Giulio Gasperini
AOSTA – Il testo di Tiziano Maffescioni, Le sinapsi preferiscono la pepsi, edito da Edizioni del Mosaico, è un esempio illuminato e illuminante di come ci si possa divertire con il significato e il significante delle parole. Attraverso un’impostazione grafica accattivante e coinvolgente, il libro si squaderna in due parti, diverse seppur cooperanti e armoniche. Nella prima parte, una mitragliata di motti ed epigrammi che ci stupiscono e ci sconvolgono, ci lasciano senza fiato e sul limite dell’incomprensione, perché alienanti. Le parole sono compromesse nel loro significato abituale e sono condotte al limite dell’abuso, in un gioco estremamente incalzante di risignificazione.
Tra il serio e il faceto, questi nuovi motti attingono alla cultura popolare, per gran parte, ma la sradicano, la spingono altrove, cercando di far emergere il potenziale della parola, scissa tra significato e significante, in un gioco di ricollocazione di entrambi, facendone spesso cozzare i due aspetti, tradizionalmente uniti. Questo è un compito della poesia, generalmente, ma anche di una certa narrativa sprezzante del pericolo e del rischio, nella quale la narrazione trova un’importanza minore rispetto al dubbio sulla lingua.
Nella letteratura italiana abbiamo avuto maestri sommi, in quest’opera di de-costruzione: Carlo Emilio Gadda è il nome forse più luminoso, in questo elenco; ma non ci possiamo dimenticare autori come Gesualdo Bufalino e, in parte, Luigi Meneghello e Iolanda Insana per la poesia.
Proprio per questo, la seconda parte di Le sinapsi preferiscono la pepsi si intitola “Incipit gaddiani”: sotto la forma di invenzione letteraria di un manoscritto ritrovato in un cassetto, topica della letteratura di ogni latitudine e di ogni tempo, sono presentati dei frammenti di narrazione che ricalcano perfettamente l’atteggiamento linguistico della prima parte.
Non sono più frammenti, motti e “proverbi spregiudicati” ma brevi testi nei quali il rovello linguistico è al centro dell’indagine: una lingua spregiudicata e impudente plasma un mondo inatteso e destabilizzante, alienante nella sua ironia tellurica.
Il testo di Tiziano Maffescioni è più di un puro e semplice divertissement linguistico. È un testo che fa riflettere sulla carica devastante che ha quella successione di lettere e sillabe che ci viene insegnata ma che non è indocile né neutrale.
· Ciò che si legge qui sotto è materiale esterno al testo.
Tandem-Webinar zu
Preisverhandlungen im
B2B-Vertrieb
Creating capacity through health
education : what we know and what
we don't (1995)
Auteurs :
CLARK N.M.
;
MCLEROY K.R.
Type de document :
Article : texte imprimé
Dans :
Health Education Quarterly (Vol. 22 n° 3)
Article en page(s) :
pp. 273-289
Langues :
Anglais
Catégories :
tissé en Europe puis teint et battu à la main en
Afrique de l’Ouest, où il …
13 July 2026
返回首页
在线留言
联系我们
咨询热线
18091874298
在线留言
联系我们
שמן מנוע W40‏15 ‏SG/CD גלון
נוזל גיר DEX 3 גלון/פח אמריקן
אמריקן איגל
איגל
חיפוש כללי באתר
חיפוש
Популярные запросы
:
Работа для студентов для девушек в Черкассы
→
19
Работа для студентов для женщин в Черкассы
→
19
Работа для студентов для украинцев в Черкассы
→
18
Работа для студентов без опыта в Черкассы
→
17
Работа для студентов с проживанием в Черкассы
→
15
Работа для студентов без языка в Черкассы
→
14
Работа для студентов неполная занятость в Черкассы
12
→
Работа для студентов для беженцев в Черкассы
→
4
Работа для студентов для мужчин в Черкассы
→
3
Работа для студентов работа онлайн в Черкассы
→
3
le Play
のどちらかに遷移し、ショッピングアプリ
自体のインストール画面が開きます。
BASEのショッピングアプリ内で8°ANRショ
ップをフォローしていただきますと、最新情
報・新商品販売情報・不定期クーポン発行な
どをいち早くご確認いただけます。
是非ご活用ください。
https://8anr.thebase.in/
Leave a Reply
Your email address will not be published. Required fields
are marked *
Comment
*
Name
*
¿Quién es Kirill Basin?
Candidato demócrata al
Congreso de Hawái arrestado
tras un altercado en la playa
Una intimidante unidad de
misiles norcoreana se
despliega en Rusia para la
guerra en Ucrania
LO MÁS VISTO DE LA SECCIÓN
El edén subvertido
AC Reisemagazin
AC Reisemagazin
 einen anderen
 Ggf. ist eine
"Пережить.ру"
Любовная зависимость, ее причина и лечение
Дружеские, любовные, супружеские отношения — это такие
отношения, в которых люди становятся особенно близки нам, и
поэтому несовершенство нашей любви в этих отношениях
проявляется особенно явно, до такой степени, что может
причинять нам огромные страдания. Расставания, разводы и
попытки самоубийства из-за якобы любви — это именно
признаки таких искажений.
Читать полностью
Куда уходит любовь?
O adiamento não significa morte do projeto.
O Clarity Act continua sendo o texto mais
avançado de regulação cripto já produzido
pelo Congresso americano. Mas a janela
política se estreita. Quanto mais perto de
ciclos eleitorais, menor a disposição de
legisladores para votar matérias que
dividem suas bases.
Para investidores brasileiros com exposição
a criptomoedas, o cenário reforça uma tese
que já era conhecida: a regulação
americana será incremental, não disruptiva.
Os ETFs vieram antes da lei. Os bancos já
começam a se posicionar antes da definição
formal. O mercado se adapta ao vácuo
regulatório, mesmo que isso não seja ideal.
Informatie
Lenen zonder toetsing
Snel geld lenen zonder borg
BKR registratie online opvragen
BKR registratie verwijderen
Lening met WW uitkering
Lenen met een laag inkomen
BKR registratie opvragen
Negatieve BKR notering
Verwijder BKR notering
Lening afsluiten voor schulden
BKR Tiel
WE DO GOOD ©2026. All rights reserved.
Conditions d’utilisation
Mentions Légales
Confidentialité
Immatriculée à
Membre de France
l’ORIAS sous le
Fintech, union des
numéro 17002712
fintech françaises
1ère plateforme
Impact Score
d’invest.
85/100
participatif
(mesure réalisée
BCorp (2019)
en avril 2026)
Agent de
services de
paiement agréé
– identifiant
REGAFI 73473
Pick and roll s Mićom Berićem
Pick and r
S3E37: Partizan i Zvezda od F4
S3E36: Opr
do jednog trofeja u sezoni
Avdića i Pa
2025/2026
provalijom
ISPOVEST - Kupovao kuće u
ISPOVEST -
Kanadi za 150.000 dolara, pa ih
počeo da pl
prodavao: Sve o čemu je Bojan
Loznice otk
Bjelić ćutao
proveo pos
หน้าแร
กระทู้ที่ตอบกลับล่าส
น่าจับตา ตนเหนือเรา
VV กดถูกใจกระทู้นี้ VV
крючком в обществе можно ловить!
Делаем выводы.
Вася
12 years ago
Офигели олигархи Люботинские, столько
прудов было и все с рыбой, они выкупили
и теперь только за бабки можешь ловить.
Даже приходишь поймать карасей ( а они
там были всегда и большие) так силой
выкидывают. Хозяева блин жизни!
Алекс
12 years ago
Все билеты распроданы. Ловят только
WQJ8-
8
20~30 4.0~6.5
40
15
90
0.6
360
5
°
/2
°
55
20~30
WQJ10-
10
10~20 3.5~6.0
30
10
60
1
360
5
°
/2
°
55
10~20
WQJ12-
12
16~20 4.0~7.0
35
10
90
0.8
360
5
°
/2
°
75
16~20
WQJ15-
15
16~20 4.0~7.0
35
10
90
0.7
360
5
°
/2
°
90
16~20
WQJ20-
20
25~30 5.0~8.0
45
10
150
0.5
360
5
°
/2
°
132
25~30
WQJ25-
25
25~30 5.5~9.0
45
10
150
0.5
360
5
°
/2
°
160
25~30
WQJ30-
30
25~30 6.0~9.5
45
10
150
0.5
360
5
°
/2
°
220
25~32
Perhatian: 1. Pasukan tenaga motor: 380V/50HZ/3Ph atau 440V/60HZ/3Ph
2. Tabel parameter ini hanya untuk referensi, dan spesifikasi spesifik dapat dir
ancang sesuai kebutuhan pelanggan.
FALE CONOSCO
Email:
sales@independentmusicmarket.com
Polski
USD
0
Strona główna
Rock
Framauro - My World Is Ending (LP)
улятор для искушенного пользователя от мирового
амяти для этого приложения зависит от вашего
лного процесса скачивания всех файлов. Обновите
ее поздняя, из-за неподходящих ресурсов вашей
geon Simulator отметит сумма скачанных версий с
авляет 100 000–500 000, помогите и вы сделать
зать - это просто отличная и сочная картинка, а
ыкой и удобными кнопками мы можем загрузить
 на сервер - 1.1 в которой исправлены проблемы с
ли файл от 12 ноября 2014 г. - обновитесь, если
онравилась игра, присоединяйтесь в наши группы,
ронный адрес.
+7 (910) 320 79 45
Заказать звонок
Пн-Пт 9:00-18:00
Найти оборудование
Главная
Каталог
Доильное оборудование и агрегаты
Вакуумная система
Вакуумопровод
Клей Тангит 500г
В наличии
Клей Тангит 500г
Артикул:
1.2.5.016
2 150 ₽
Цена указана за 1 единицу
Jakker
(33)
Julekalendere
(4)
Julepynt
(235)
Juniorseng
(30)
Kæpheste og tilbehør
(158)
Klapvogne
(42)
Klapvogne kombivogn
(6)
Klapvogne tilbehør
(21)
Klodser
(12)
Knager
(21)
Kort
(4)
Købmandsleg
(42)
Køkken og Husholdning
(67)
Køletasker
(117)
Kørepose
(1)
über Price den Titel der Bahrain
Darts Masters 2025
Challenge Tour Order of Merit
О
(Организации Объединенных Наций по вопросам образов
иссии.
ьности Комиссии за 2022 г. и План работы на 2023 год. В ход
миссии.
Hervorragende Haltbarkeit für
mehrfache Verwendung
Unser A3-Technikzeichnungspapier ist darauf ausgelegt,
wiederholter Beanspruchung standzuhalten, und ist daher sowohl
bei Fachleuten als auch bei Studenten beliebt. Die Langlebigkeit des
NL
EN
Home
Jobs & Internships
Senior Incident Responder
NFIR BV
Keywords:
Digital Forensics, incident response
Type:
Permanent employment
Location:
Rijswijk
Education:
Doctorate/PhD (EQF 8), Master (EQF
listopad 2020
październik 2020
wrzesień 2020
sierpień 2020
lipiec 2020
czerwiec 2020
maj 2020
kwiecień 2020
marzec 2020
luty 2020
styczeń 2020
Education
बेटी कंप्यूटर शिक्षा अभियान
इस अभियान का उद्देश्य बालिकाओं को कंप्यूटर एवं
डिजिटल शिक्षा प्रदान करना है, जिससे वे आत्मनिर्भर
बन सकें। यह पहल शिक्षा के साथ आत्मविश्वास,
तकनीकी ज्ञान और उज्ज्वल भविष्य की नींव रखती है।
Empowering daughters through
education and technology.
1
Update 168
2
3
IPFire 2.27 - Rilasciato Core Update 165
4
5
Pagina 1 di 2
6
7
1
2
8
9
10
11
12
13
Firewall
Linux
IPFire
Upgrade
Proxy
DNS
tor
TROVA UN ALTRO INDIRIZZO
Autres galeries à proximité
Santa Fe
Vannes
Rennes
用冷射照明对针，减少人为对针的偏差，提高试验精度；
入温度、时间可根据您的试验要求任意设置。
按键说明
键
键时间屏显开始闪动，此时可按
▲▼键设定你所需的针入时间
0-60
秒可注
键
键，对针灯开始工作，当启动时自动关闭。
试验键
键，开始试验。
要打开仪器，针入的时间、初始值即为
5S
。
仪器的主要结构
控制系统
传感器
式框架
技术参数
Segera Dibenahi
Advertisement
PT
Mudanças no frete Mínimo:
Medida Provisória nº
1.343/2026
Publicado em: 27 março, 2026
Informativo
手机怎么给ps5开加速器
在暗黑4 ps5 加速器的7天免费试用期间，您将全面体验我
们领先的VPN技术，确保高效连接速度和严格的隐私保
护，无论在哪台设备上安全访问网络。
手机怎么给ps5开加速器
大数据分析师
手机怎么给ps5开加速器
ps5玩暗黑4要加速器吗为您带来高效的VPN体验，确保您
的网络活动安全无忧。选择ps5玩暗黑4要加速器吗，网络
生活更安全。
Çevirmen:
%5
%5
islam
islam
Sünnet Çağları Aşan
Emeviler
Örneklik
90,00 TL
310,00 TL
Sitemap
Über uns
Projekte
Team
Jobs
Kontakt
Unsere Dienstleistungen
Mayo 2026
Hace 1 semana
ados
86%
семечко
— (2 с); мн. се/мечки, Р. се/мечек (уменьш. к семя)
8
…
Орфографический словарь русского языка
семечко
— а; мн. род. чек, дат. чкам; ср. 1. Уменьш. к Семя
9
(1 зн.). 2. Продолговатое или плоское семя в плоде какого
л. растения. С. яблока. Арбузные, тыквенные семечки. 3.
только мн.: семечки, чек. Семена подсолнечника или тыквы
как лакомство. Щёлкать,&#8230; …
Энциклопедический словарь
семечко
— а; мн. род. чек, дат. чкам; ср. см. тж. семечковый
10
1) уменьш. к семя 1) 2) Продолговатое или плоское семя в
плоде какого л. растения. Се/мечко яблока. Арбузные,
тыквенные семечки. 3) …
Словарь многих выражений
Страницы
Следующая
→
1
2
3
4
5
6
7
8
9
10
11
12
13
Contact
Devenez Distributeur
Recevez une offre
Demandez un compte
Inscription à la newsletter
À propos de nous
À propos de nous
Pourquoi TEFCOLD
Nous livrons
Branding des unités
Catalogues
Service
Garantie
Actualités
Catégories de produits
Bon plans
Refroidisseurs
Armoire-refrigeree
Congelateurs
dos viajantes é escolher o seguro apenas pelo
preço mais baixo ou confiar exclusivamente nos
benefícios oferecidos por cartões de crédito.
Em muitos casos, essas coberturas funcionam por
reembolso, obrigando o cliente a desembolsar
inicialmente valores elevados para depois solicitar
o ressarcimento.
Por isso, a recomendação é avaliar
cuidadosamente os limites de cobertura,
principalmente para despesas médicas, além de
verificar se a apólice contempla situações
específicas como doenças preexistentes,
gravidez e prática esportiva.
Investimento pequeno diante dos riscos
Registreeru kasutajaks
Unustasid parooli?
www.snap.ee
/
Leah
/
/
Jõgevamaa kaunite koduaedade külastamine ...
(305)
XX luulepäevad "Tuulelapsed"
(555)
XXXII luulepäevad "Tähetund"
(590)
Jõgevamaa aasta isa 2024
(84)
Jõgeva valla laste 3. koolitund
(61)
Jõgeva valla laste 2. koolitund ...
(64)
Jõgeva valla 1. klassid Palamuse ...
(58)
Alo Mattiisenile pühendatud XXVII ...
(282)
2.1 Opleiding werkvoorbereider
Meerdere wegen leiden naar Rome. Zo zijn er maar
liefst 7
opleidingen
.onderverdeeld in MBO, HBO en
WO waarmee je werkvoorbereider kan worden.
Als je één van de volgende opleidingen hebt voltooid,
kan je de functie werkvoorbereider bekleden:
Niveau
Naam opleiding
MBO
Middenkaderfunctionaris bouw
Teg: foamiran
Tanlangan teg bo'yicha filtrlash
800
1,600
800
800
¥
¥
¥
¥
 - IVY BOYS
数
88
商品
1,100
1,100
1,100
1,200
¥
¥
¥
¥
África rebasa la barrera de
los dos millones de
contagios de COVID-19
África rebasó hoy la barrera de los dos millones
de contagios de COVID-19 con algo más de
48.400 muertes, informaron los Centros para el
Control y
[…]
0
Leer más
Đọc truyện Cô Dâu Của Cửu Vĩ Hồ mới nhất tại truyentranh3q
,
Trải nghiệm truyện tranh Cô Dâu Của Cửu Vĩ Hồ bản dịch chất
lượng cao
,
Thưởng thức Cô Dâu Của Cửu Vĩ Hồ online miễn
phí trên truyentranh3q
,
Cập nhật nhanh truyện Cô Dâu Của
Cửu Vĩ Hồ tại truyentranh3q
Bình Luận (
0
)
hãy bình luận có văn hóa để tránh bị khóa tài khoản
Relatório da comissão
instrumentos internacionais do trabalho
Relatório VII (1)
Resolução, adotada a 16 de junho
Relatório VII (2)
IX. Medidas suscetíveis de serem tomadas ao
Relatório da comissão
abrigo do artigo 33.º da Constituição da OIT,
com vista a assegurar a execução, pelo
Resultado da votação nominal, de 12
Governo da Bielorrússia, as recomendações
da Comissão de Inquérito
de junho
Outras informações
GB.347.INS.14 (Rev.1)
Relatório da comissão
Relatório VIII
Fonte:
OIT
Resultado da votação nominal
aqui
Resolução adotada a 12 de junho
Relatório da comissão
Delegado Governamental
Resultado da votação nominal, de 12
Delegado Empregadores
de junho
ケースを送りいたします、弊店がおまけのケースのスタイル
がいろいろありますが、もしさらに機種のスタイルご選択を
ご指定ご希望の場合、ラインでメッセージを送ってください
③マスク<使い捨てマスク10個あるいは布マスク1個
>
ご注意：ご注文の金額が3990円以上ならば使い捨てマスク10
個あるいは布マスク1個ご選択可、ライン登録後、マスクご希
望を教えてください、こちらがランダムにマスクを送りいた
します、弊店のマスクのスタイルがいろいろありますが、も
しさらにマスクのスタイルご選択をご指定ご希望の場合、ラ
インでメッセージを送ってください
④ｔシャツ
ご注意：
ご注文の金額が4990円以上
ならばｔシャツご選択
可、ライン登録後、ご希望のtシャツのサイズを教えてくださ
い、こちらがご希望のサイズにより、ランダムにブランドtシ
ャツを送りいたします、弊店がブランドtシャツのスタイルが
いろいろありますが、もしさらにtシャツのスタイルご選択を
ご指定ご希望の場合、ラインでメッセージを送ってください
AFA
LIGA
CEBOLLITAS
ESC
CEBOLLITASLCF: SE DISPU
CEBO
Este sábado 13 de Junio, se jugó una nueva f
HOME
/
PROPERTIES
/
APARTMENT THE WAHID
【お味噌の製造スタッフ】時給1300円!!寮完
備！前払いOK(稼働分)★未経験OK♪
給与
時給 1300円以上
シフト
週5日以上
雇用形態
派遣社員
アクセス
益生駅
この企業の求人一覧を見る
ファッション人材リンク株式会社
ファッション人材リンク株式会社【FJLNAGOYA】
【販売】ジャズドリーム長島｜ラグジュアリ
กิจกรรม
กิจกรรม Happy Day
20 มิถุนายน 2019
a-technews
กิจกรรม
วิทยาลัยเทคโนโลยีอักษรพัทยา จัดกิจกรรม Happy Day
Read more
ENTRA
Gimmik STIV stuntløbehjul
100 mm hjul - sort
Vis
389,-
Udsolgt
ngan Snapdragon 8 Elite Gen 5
Fa riflettere sulla ricchezza che abbiamo chiusa nel nostro vocabolario, per lo più ignoto e ignorato. Fa riflettere sulla non primaria necessità di capire, immediatamente, quanto piuttosto di attivare il ragionamento e la riflessione (così poco valutata in quest’epoca di brevi e immediati messaggi, mai interpretabili in alto modo).
È un testo che va guardato oltre un primo impatto di sorriso e di momentaneo divertimento per maturare consapevolezza e teorizzare un nuovo modo di decifrazione del reale, attraverso il segno scritto.